Die Verdeckungsabsicht muss nicht das einzige Motiv für eine Weiterfahrt gewesen sein. Es reicht, wenn dieser Beweggrund in einem Motivbündel enthalten ist. Nach neuerer Rechtsprechung ist für die Verdeckungsabsicht auch nicht mehr ein “aktives Zudecken” erforderlich. Nach der älteren Rechtsprechung musste die Tötung das Mittel der Verdeckung und nicht nur die Folge eines anderen Mittels sein.

Wenn man also nach einem Unfall mit späterem tötlichen Ausgang weiterfährt, um auch zu verhindern, dass man als Täter des Unfalls identifiziert wird, besteht nach Auffassung der Rechtsprechung eine Verdeckungsabsicht.

Die Garantenpflicht folgt aus dem vorangegangenem Tun.

Sollte der Rechtsanwalt gewusst haben, dass das Mädchen nach dem Zusammenstoß noch lebte, hat er sich wegen Mordes durch Unterlassen strafbar gemacht. Der Mord wäre noch nicht verjährt.

Die zweit Frage stellte sich mir, als Kommissar Sebastian Bootz, alias Felix Klare, die Ventile eines fremden Fahrrades öffnete, so dass die Luft abgelassen wurde.

Ich glaube, die meisten Menschen haben bereits einem anderen die Luft aus dem Rad gelassen. Gründe sich über Mitmenschen zu ärgern gibt es ja viele. Doch macht man sich hierdurch strafbar?

Zunächst sollte man an eine Nötigung gem. § 240 StGB denken, weil der Eigentümer des Fahrrades dieses wieder aufpumpen muss.

Darüber hinaus ist aber auch eine Sachbeschädigung gem. § 303 StGB möglich. Eine Sachbeschädigung liegt bei jeder nicht nur ganz unerheblichen Verletzung der Substanz vor, die die Brauchbarkeit der Sache beeinträchtigt. Früher war erforderlich, dass zusätzlich ein Eingriff in die Substanz vorliegen muss. Beim Öffnen eines Ventils liegt ein Eingriff in die Substanz nicht vor. Nach überwiegender Ansicht ist dieser Eingriff in die Substanz nicht erforderlich, so dass das Ablassen der Luft eine Sachbeschädigung darstellen kann.

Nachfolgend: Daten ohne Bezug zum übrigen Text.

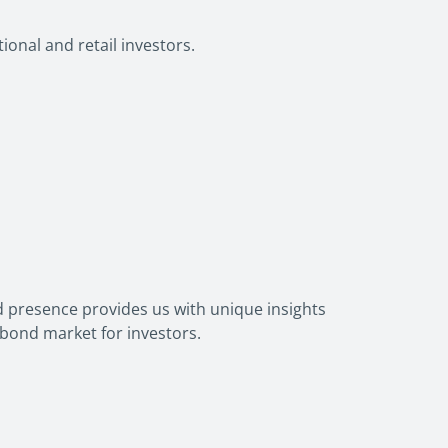
ional and retail investors.
 presence provides us with unique insights
 bond market for investors.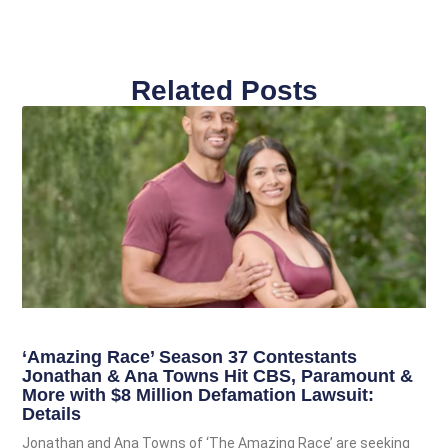
Related Posts
‘Amazing Race’ Season 37 Contestants
Jonathan & Ana Towns Hit CBS, Paramount &
More with $8 Million Defamation Lawsuit:
Details
Jonathan and Ana Towns of ‘The Amazing Race’ are seeking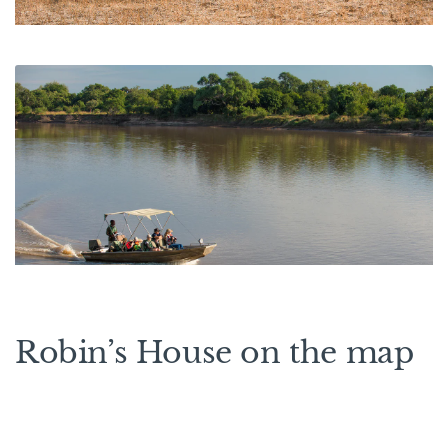
Robin’s House on the map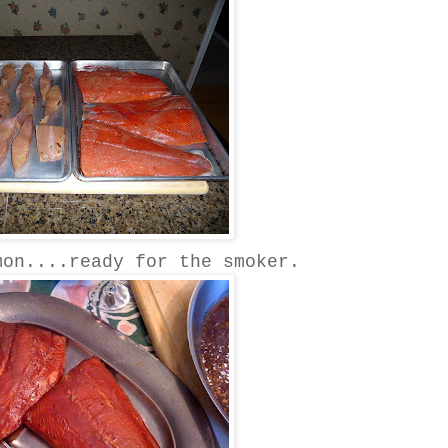
mon....ready for the smoker.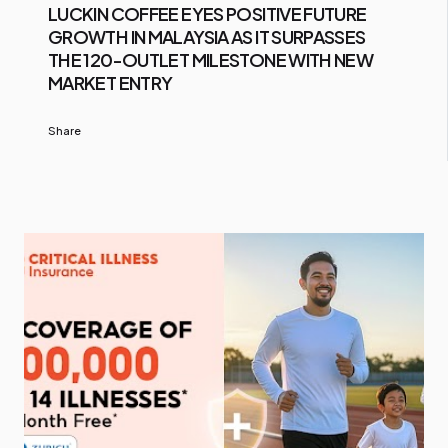
LUCKIN COFFEE EYES POSITIVE FUTURE
GROWTH IN MALAYSIA AS IT SURPASSES
THE 120-OUTLET MILESTONE WITH NEW
MARKET ENTRY
Share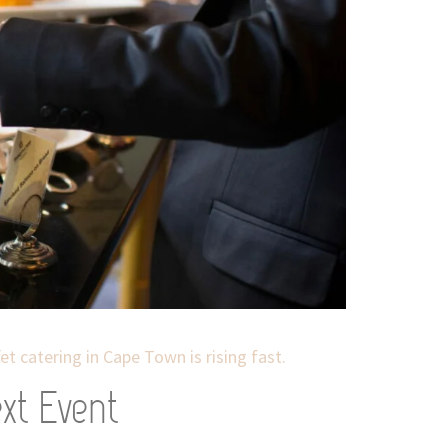
t catering in Cape Town is rising fast.
xt Event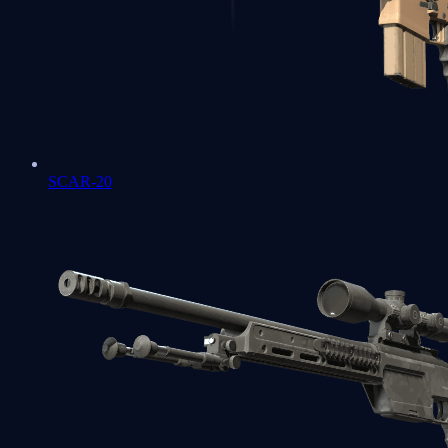
SCAR-20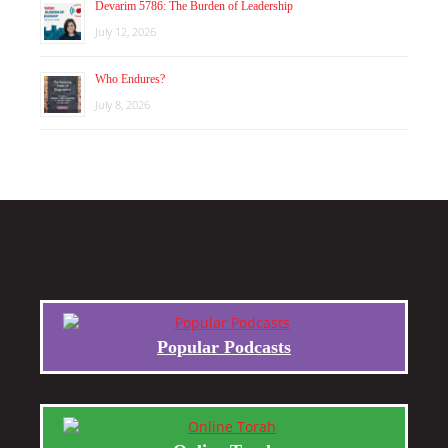
Devarim 5786: The Burden of Leadership
July 12, 2026
Who Endures?
July 8, 2026
Popular Podcasts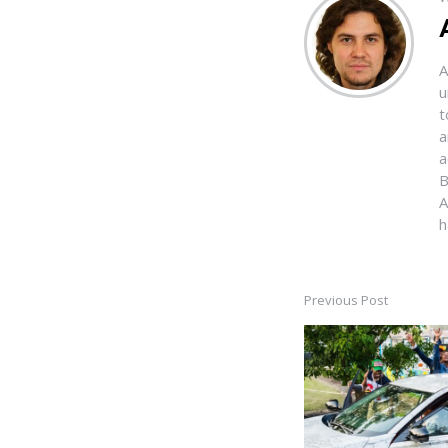
A
u
t
a
a
B
A
h
Previous Post
Post
navigation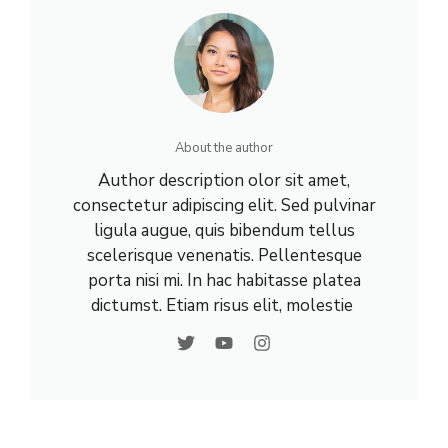
About the author
Author description olor sit amet,
consectetur adipiscing elit. Sed pulvinar
ligula augue, quis bibendum tellus
scelerisque venenatis. Pellentesque
porta nisi mi. In hac habitasse platea
dictumst. Etiam risus elit, molestie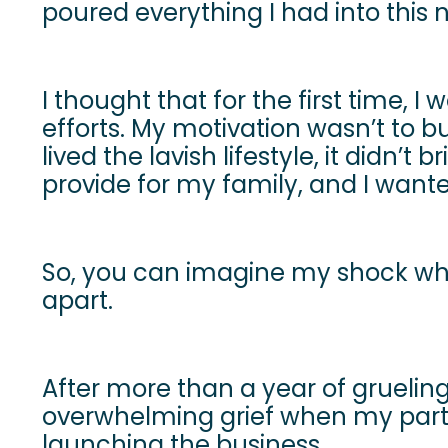
poured everything I had into this
I thought that for the first time, 
efforts. My motivation wasn’t to b
lived the lavish lifestyle, it didn
provide for my family, and I wante
So, you can imagine my shock whe
apart.
After more than a year of grueling h
overwhelming grief when my partn
launching the business.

In Bezug auf die Erheblichkeit ist zu prüfen, mit welchem Aufwand der Berechtigte seine Reifen wieder in einen funktionsfähigen Zustand versetzen kann. Befindet sich unmittelbar am Fahrrad eine Luftpumpe, würde keine Sachbeschädigung vorliegen, da das bloße Aufpumpen nicht mit viel Zeit und Mühe verbunden ist. Steht das Fahrrad ohne Pumpe tief im Walde, kostet es einen erheblichen Aufwand, das Fahrrad wieder flott zu machen. Eine Sachbeschädigung würde vorliegen.